Antevisão

Wankel. Mazda confirma regresso, mas não como estás a pensar…

O motor Wankel é considerado uma das criações mais interessantes do mundo automóvel. Vai regressar em 2020 mas não o vais ouvir a "gritar" de forma esplendorosa.

Já não é a primeira vez que falamos no futuro do motor Wankel, uma temática que tem merecido muitas linhas aqui na Razão Automóvel.

No início deste ano revelámos que o Wankel iria renascer como um extensor de autonomia para um veículo elétrico. Depois a Mazda registou a patente e isso mereceu um artigo com a explicação de tudo o que deveria acontecer, antecipando o que já esperávamos. Agora a Mazda confirmou oficialmente o regresso.

A criação de Félix Wankel encontra agora na Mazda uma nova vida como um rotor único, sem ligação ao eixo motriz e numa posição horizontal, ao contrário da tradicional posição vertical que encontramos nas máquinas que dependem do Wankel para a sua locomoção.

Porquê um Wankel?

Como já tínhamos avançado, a escolha pelo Wankel, testada num anterior protótipo com base no Mazda2, resulta da ausência de vibrações e tamanho compacto: o motor de apenas um rotor, ocupa o mesmo espaço que uma caixa de sapatos — com os periféricos instalados, como refrigeração, o volume ocupado não é maior que duas caixas de sapatos.

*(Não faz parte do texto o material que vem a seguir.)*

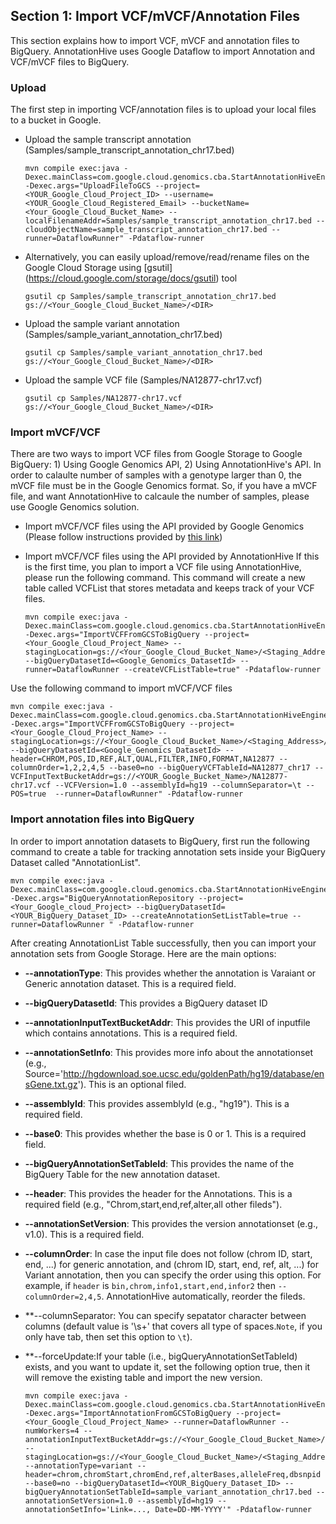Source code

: ## Section 1: Import VCF/mVCF/Annotation Files
This section explains how to import VCF, mVCF and annotation files to BigQuery. AnnotationHive uses Google Dataflow to import Annotation and VCF/mVCF files
to BigQuery.


### Upload ###
The first step in importing VCF/annotation files is to upload your local files to a bucket in Google.


* Upload the sample transcript annotation (Samples/sample_transcript_annotation_chr17.bed)
 
   ```
   mvn compile exec:java -Dexec.mainClass=com.google.cloud.genomics.cba.StartAnnotationHiveEngine -Dexec.args="UploadFileToGCS --project=<YOUR_Google_Cloud_Project_ID> --username=<YOUR_Google_Cloud_Registered_Email> --bucketName=<Your_Google_Cloud_Bucket_Name> --localFilenameAddr=Samples/sample_transcript_annotation_chr17.bed --cloudObjectName=sample_transcript_annotation_chr17.bed --runner=DataflowRunner" -Pdataflow-runner
   ```

* Alternatively, you can easily upload/remove/read/rename files on the Google Cloud Storage using [gsutil] (https://cloud.google.com/storage/docs/gsutil) tool 

   ```
   gsutil cp Samples/sample_transcript_annotation_chr17.bed gs://<Your_Google_Cloud_Bucket_Name>/<DIR>
   ```

* Upload the sample variant annotation (Samples/sample_variant_annotation_chr17.bed)

   ```
   gsutil cp Samples/sample_variant_annotation_chr17.bed gs://<Your_Google_Cloud_Bucket_Name>/<DIR>
   ``` 

* Upload the sample VCF file (Samples/NA12877-chr17.vcf)

   ```
   gsutil cp Samples/NA12877-chr17.vcf gs://<Your_Google_Cloud_Bucket_Name>/<DIR>
   ``` 

### Import mVCF/VCF ###

There are two ways to import VCF files from Google Storage to Google BigQuery: 1) Using Google Genomics API, 2) Using AnnotationHive's API. In order to calaulte number of samples with a genotype larger than 0, the mVCF file must be in 
the Google Genomics format. So, if you have a mVCF file, and want AnnotationHive to calcaule the number of samples, please use Google Genomics solution.

* Import mVCF/VCF files using the API provided by Google Genomics (Please follow instructions provided by [this link](https://cloud.google.com/genomics/docs/how-tos/load-variants))
* Import mVCF/VCF files using the API provided by AnnotationHive 
If this is the first time, you plan to import a VCF file using AnnotationHive, please run the following command. This command will create a new table called VCFList that stores metadata and keeps track of your VCF files.

   ```
   mvn compile exec:java -Dexec.mainClass=com.google.cloud.genomics.cba.StartAnnotationHiveEngine -Dexec.args="ImportVCFFromGCSToBigQuery --project=<Your_Google_Cloud_Project_Name> --stagingLocation=gs://<Your_Google_Cloud_Bucket_Name>/<Staging_Address>/  --bigQueryDatasetId=<Google_Genomics_DatasetId> --runner=DataflowRunner --createVCFListTable=true" -Pdataflow-runner
   ```

Use the following command to import mVCF/VCF files
```
mvn compile exec:java -Dexec.mainClass=com.google.cloud.genomics.cba.StartAnnotationHiveEngine -Dexec.args="ImportVCFFromGCSToBigQuery --project=<Your_Google_Cloud_Project_Name> --stagingLocation=gs://<Your_Google_Cloud_Bucket_Name>/<Staging_Address>/  --bigQueryDatasetId=<Google_Genomics_DatasetId> --header=CHROM,POS,ID,REF,ALT,QUAL,FILTER,INFO,FORMAT,NA12877 --columnOrder=1,2,2,4,5 --base0=no --bigQueryVCFTableId=NA12877_chr17 --VCFInputTextBucketAddr=gs://<YOUR_Google_Bucket_Name>/NA12877-chr17.vcf --VCFVersion=1.0 --assemblyId=hg19 --columnSeparator=\t --POS=true  --runner=DataflowRunner" -Pdataflow-runner
``` 

### Import annotation files into BigQuery ###

In order to import annotation datasets to BigQuery, first run the following command to create a table for tracking annotation sets inside your BigQuery Dataset called "AnnotationList".  

   ```
   mvn compile exec:java -Dexec.mainClass=com.google.cloud.genomics.cba.StartAnnotationHiveEngine -Dexec.args="BigQueryAnnotationRepository --project=<Your_Google_cloud_Project> --bigQueryDatasetId=<YOUR_BigQuery_Dataset_ID> --createAnnotationSetListTable=true --runner=DataflowRunner " -Pdataflow-runner
   ```

After creating AnnotationList Table successfully, then you can import your annotation sets from Google Storage. Here are the main options:

* **--annotationType**: This provides whether the annotation is Varaiant or Generic annotation dataset. This is a required field. 
* **--bigQueryDatasetId**: This provides a BigQuery dataset ID 
* **--annotationInputTextBucketAddr**: This provides the URI of inputfile which contains annotations. This is a required field.
* **--annotationSetInfo**: This provides more info about the annotationset (e.g., Source='http://hgdownload.soe.ucsc.edu/goldenPath/hg19/database/ensGene.txt.gz'). This is an optional filed.
* **--assemblyId**: This provides assemblyId (e.g., "hg19"). This is a required field.
* **--base0**: This provides whether the base is 0 or 1. This is a required field. 
* **--bigQueryAnnotationSetTableId**: This provides the name of the BigQuery Table for the new annotation dataset. 
* **--header**: This provides the header for the Annotations. This is a required field (e.g., "Chrom,start,end,ref,alter,all other fileds"). 
* **--annotationSetVersion**: This provides the version annotationset (e.g., v1.0). This is a required field. 
* **--columnOrder**: In case the input file does not follow (chrom ID, start, end, ...) for generic annotation, and (chrom ID, start, end, ref, alt, ...) for Variant annotation, then you can specify the order using this option. For example, if `header` is `bin,chrom,info1,start,end,infor2` then `--columnOrder=2,4,5`. AnnotationHive automatically, reorder the fileds.    
* **--columnSeparator: You can specify sepatator character between columns (default value is '\\s+' that covers all type of spaces.`Note`, if you only have tab, then set this option to `\t`).
* **--forceUpdate:If your table (i.e., bigQueryAnnotationSetTableId) exists, and you want to update it, set the following option true, then it will remove the existing table and import the new version.



   ```
   mvn compile exec:java -Dexec.mainClass=com.google.cloud.genomics.cba.StartAnnotationHiveEngine -Dexec.args="ImportAnnotationFromGCSToBigQuery --project=<Your_Google_Cloud_Project_Name> --runner=DataflowRunner --numWorkers=4 --annotationInputTextBucketAddr=gs://<Your_Google_Cloud_Bucket_Name>/sample_variant_annotation_chr17.bed --stagingLocation=gs://<Your_Google_Cloud_Bucket_Name>/<Staging_Address>/ --annotationType=variant --header=chrom,chromStart,chromEnd,ref,alterBases,alleleFreq,dbsnpid --base0=no --bigQueryDatasetId=<YOUR_BigQuery_Dataset_ID> --bigQueryAnnotationSetTableId=sample_variant_annotation_chr17.bed --annotationSetVersion=1.0 --assemblyId=hg19 --annotationSetInfo='Link=..., Date=DD-MM-YYYY'" -Pdataflow-runner
   ```

<!--- * Note: After submitting the following command for importing VCF and annotation files, make sure to record the "id" value corresponding to each variant or annotation set. These will be needed to submit the "Annotate Variants" job(s) and are not easily gotten, otherwise. If you do need to find them see the following search resources: https://cloud.google.com/genomics/v1beta2/reference/annotationSets/search, https://cloud.google.com/genomics/v1beta2/reference/variantsets/search.

   ```
   mvn compile exec:java -Dexec.mainClass=com.google.cloud.genomics.cba.StartAnnotationHiveEngine -Dexec.args="ImportVCFFromGCSToGG --datasetId=<Your_Google_GEnomics_DatasetId> --URIs=gs://<YOUR_Google_Bucket_Name>/NA12877-chr17.vcf --variantSetName=NA12877-chr17 --runner=DataflowRunner" -Pdataflow-runner
   ``` 

* Note: Before running any of the below dataflow jobs, make sure that your files in the cloud bucket have the reqired access permissions (i.e., cloudservices.gserviceaccount.com, and compute@developer.gserviceaccount.com). Also, make sure the the Genomics API has been enabled in the Google API Manager Dashboard: https://console.developers.google.com/apis/api/genomics/.

   ```
   mvn compile exec:java -Dexec.mainClass=com.google.cloud.genomics.cba.StartAnnotationHiveEngine -Dexec.args="ImportAnnotationFromGCSToGG --datasetId=<Google_Genomics_DatasetId> --annotationSetName=sample_variant_annotation_chr17 --annotationReferenceSetId=EMWV_ZfLxrDY-wE --annotationInputTextBucketAddr=gs://<Your_Google_Cloud_Bucket_Name>/sample_variant_annotation_chr17.bed --runner=DataflowRunner --project=<Your_Google_Cloud_Project_Name> --stagingLocation=gs://<Your_Google_Cloud_Bucket_Name>/<Staging_Address>/ --numWorkers=4 --type=VARIANT --header=chrom,chromStart,chromEnd,ref,alterBases,alleleFreq,dbsnpid --base0=no" -Pdataflow-runner
   ```

   ```
   mvn compile exec:java -Dexec.mainClass=com.google.cloud.genomics.cba.StartAnnotationHiveEngine -Dexec.args="ImportAnnotationFromGCSToGG --datasetId=<Google_Genomics_DatasetId> --annotationSetName=sample_transcript_annotation_chr17.bed --annotationReferenceSetId=EMWV_ZfLxrDY-wE --annotationInputTextBucketAddr=gs://<Your_Google_Cloud_Bucket_Name>/sample_transcript_annotation_chr17.bed --runner=DataflowRunner --project=<Your_Google_Cloud_Project_Name> --stagingLocation=gs://<Your_Google_Cloud_Bucket_Name>/<Staging_Address>/ --numWorkers=4 --type=Generic --base0=no --header=chrom,txStart,txEnd,bin,name,strand,cdsStart,cdsEnd,exonCount,exonStarts,exonEnds,score,name2,cdsStartStat,cdsEndStat,exonFrames" -Pdataflow-runner
   ```

 --->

Ver para crer: Um Volkswagen Golf R420 a testar no Nürburgring é a esperança que precisávamos

Qual será a função deste motor?

Este motor Wankel será instalado numa das variantes do futuro modelo 100% elétrico que a Mazda vai lançar em 2020, confirmando as nossas previsões (ok, falhámos apenas na data). Servirá de extensor de autonomia, eliminando a ansiedade provocada por estas propostas, devido ao receio que os seus utilizadores têm de ficar “apeados”. Aquilo a que os ingleses chamam de range anxiety.

A Mazda anuncia ainda a compatibilidade do Wankel com GPL e, em caso de emergência, poderá mesmo servir como gerador de eletricidade.

wankel 2020

Ainda assim, a Mazda considera que não será verdadeiramente necessária a intervenção deste motor. O construtor japonês acredita que o facto de os condutores não percorrerem mais do que 60 km por dia, em média, nas deslocações trabalho-casa, vai tornar muito rara a utilização deste motor.